== Segment start ==
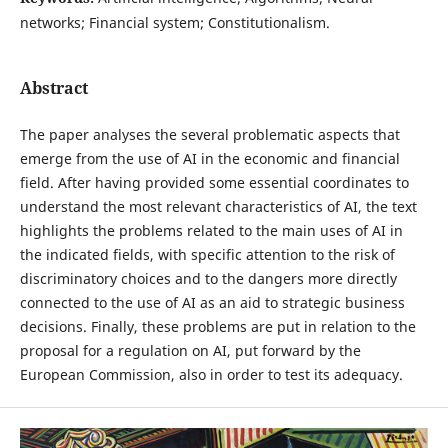
networks; Financial system; Constitutionalism.
Abstract
The paper analyses the several problematic aspects that
emerge from the use of AI in the economic and financial
field. After having provided some essential coordinates to
understand the most relevant characteristics of AI, the text
highlights the problems related to the main uses of AI in
the indicated fields, with specific attention to the risk of
discriminatory choices and to the dangers more directly
connected to the use of AI as an aid to strategic business
decisions. Finally, these problems are put in relation to the
proposal for a regulation on AI, put forward by the
European Commission, also in order to test its adequacy.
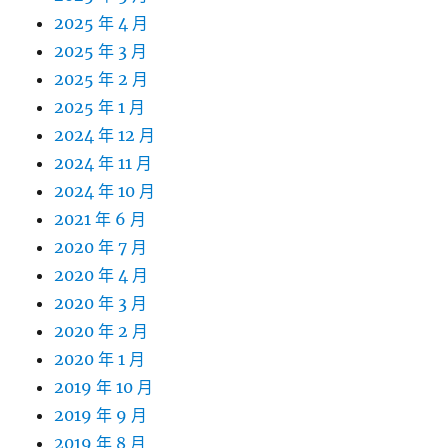
2025 年 4 月
2025 年 3 月
2025 年 2 月
2025 年 1 月
2024 年 12 月
2024 年 11 月
2024 年 10 月
2021 年 6 月
2020 年 7 月
2020 年 4 月
2020 年 3 月
2020 年 2 月
2020 年 1 月
2019 年 10 月
2019 年 9 月
2019 年 8 月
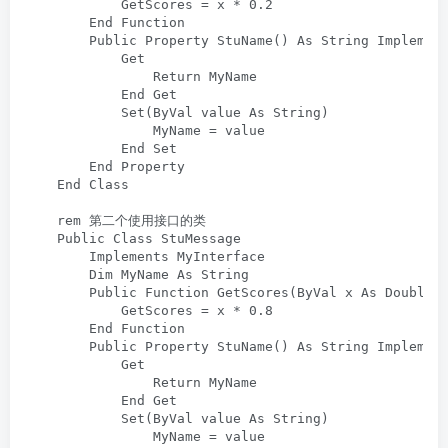
            GetScores = x * 0.2

        End Function

        Public Property StuName() As String Implement
            Get

                Return MyName

            End Get

            Set(ByVal value As String)

                MyName = value

            End Set

        End Property

    End Class

    rem 第二个使用接口的类

    Public Class StuMessage

        Implements MyInterface

        Dim MyName As String

        Public Function GetScores(ByVal x As Double) 
            GetScores = x * 0.8

        End Function

        Public Property StuName() As String Implement
            Get

                Return MyName

            End Get

            Set(ByVal value As String)

                MyName = value
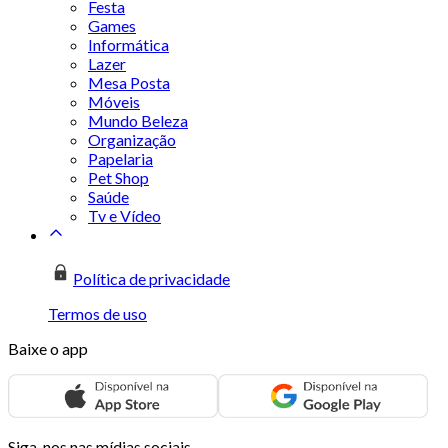
Festa
Games
Informática
Lazer
Mesa Posta
Móveis
Mundo Beleza
Organização
Papelaria
Pet Shop
Saúde
Tv e Vídeo
Política de privacidade
Termos de uso
Baixe o app
Siga-nos nas mídias sociais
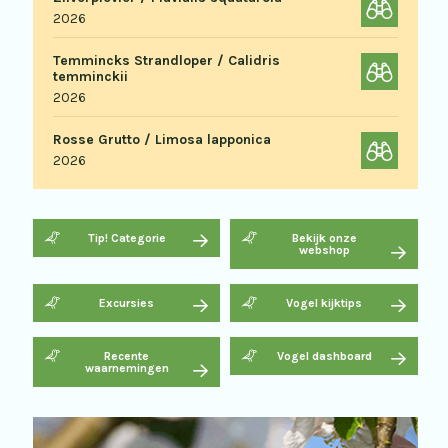
2026
Temmincks Strandloper / Calidris
temminckii
2026
Rosse Grutto / Limosa lapponica
2026
Tip! Categorie
Bekijk onze
webshop
Excursies
Vogel kijktips
Recente
Vogel dashboard
waarnemingen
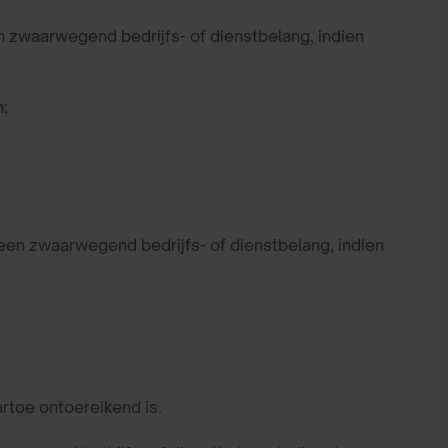
en zwaarwegend bedrijfs- of dienstbelang, indien
n;
n een zwaarwegend bedrijfs- of dienstbelang, indien
rtoe ontoereikend is.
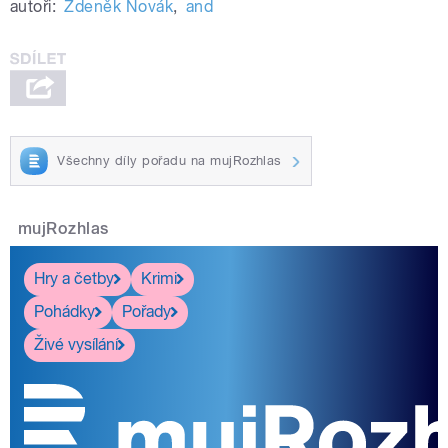
autoři:
Zdeněk Novák
,
and
Všechny díly pořadu na mujRozhlas
mujRozhlas
Hry a četby
Krimi
Pohádky
Pořady
Živé vysílání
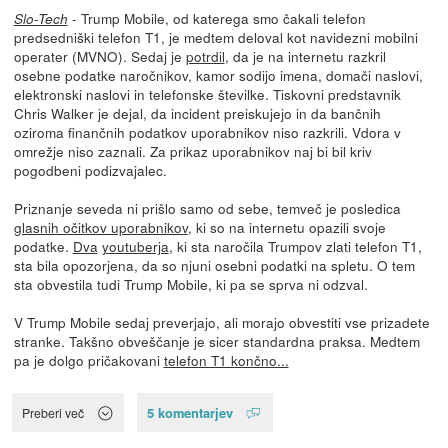
- Trump Mobile, od katerega smo čakali telefon
Slo-Tech
predsedniški telefon T1, je medtem deloval kot navidezni mobilni
operater (MVNO). Sedaj je
potrdil
, da je na internetu razkril
osebne podatke naročnikov, kamor sodijo imena, domači naslovi,
elektronski naslovi in telefonske številke. Tiskovni predstavnik
Chris Walker je dejal, da incident preiskujejo in da bančnih
oziroma finančnih podatkov uporabnikov niso razkrili. Vdora v
omrežje niso zaznali. Za prikaz uporabnikov naj bi bil kriv
pogodbeni podizvajalec.
Priznanje seveda ni prišlo samo od sebe, temveč je posledica
glasnih očitkov uporabnikov
, ki so na internetu opazili svoje
podatke.
Dva
youtuberja
, ki sta naročila Trumpov zlati telefon T1,
sta bila opozorjena, da so njuni osebni podatki na spletu. O tem
sta obvestila tudi Trump Mobile, ki pa se sprva ni odzval.
V Trump Mobile sedaj preverjajo, ali morajo obvestiti vse prizadete
stranke. Takšno obveščanje je sicer standardna praksa. Medtem
pa je dolgo pričakovani
telefon T1 končno...
5 komentarjev
Preberi več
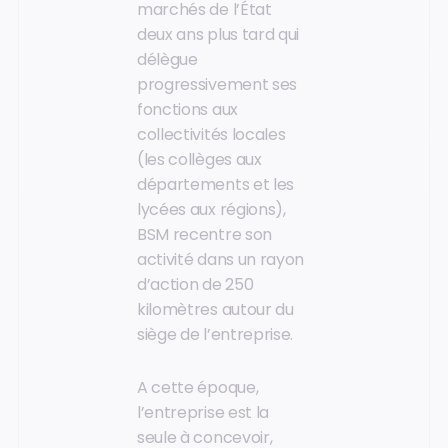
marchés de l’État
deux ans plus tard qui
délègue
progressivement ses
fonctions aux
collectivités locales
(les collèges aux
départements et les
lycées aux régions),
BSM recentre son
activité dans un rayon
d’action de 250
kilomètres autour du
siège de l’entreprise.
A cette époque,
l’entreprise est la
seule à concevoir,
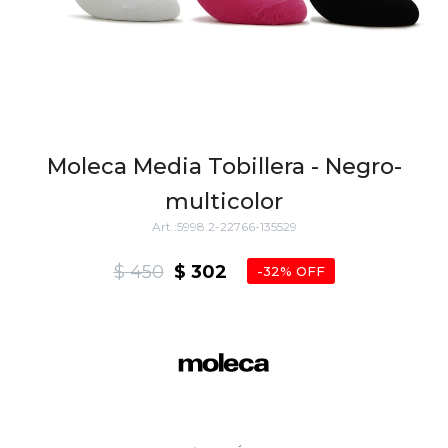
Moleca Media Tobillera - Negro-
multicolor
5998.2-22766-135529
$
450
$
302
32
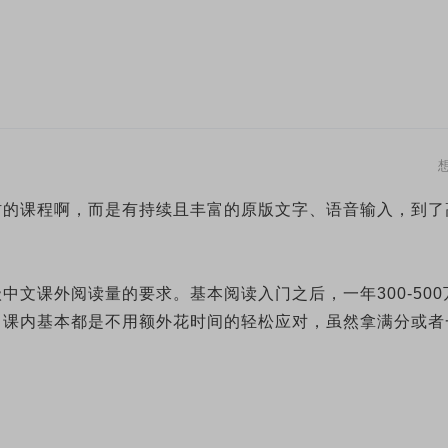
材的课程啊，而是有持续且丰富的原版文字、语音输入，到了
文课外阅读量的要求。基本阅读入门之后，一年300-500
，课内基本都是不用额外花时间的轻松应对，虽然拿满分或者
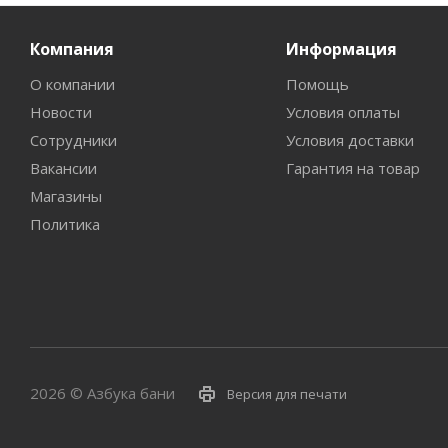
Компания
Информация
О компании
Помощь
Новости
Условия оплаты
Сотрудники
Условия доставки
Вакансии
Гарантия на товар
Магазины
Политика
2026 © Азбука бани
Версия для печати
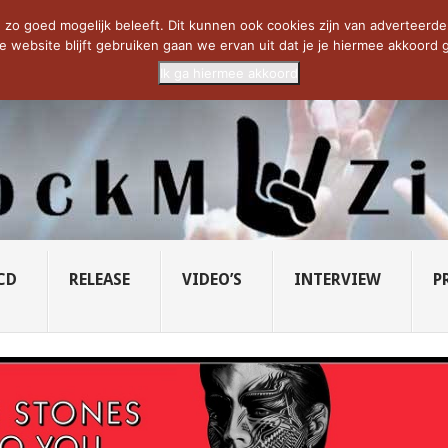
CIETY...
PRIDE OF LIONS – U...
SAVATAGE KOMT TERUG IN 0...
C
zo goed mogelijk beleeft. Dit kunnen ook cookies zijn van adverteerders 
e website blijft gebruiken gaan we ervan uit dat je je hiermee akkoord g
Ik ga hiermee akkoord
CD
RELEASE
VIDEO’S
INTERVIEW
P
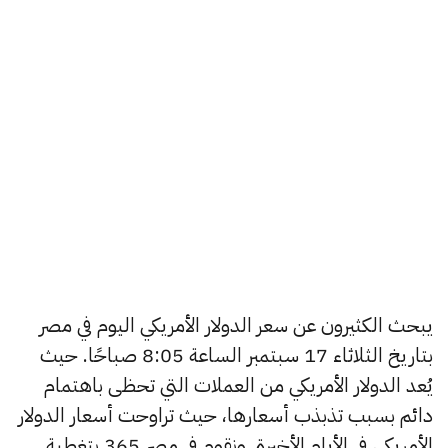
يبحث الكثيرون عن سعر الدولار الأمريكي اليوم في مصر
بتاريخ الثلاثاء 17 سبتمبر الساعة 8:05 صباحًا. حيث
يُعد الدولار الأمريكي من العملات التي تحظى باهتمام
دائم بسبب تذبذب أسعارها، حيث تراوحت أسعار الدولار
الأمريكي في الأيام الأخيرة, ونقوم في مصر 365 بتغطية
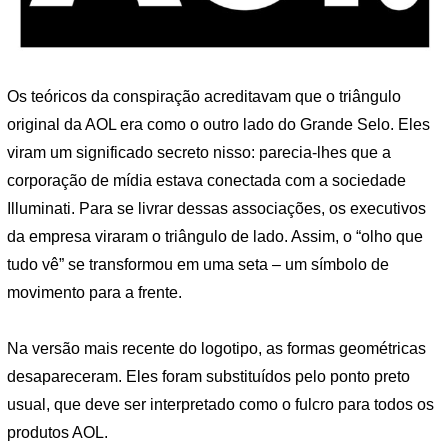
Os teóricos da conspiração acreditavam que o triângulo
original da AOL era como o outro lado do Grande Selo. Eles
viram um significado secreto nisso: parecia-lhes que a
corporação de mídia estava conectada com a sociedade
Illuminati. Para se livrar dessas associações, os executivos
da empresa viraram o triângulo de lado. Assim, o “olho que
tudo vê” se transformou em uma seta – um símbolo de
movimento para a frente.
Na versão mais recente do logotipo, as formas geométricas
desapareceram. Eles foram substituídos pelo ponto preto
usual, que deve ser interpretado como o fulcro para todos os
produtos AOL.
== Segment end ==
→ To-do item: As you read the records above, find each line that contains "uporabnikov" and copy it.

→ Answer below:
oziroma finančnih podatkov uporabnikov niso razkrili. Vdora v
omrežje niso zaznali. Za prikaz uporabnikov naj bi bil kriv
glasnih očitkov uporabnikov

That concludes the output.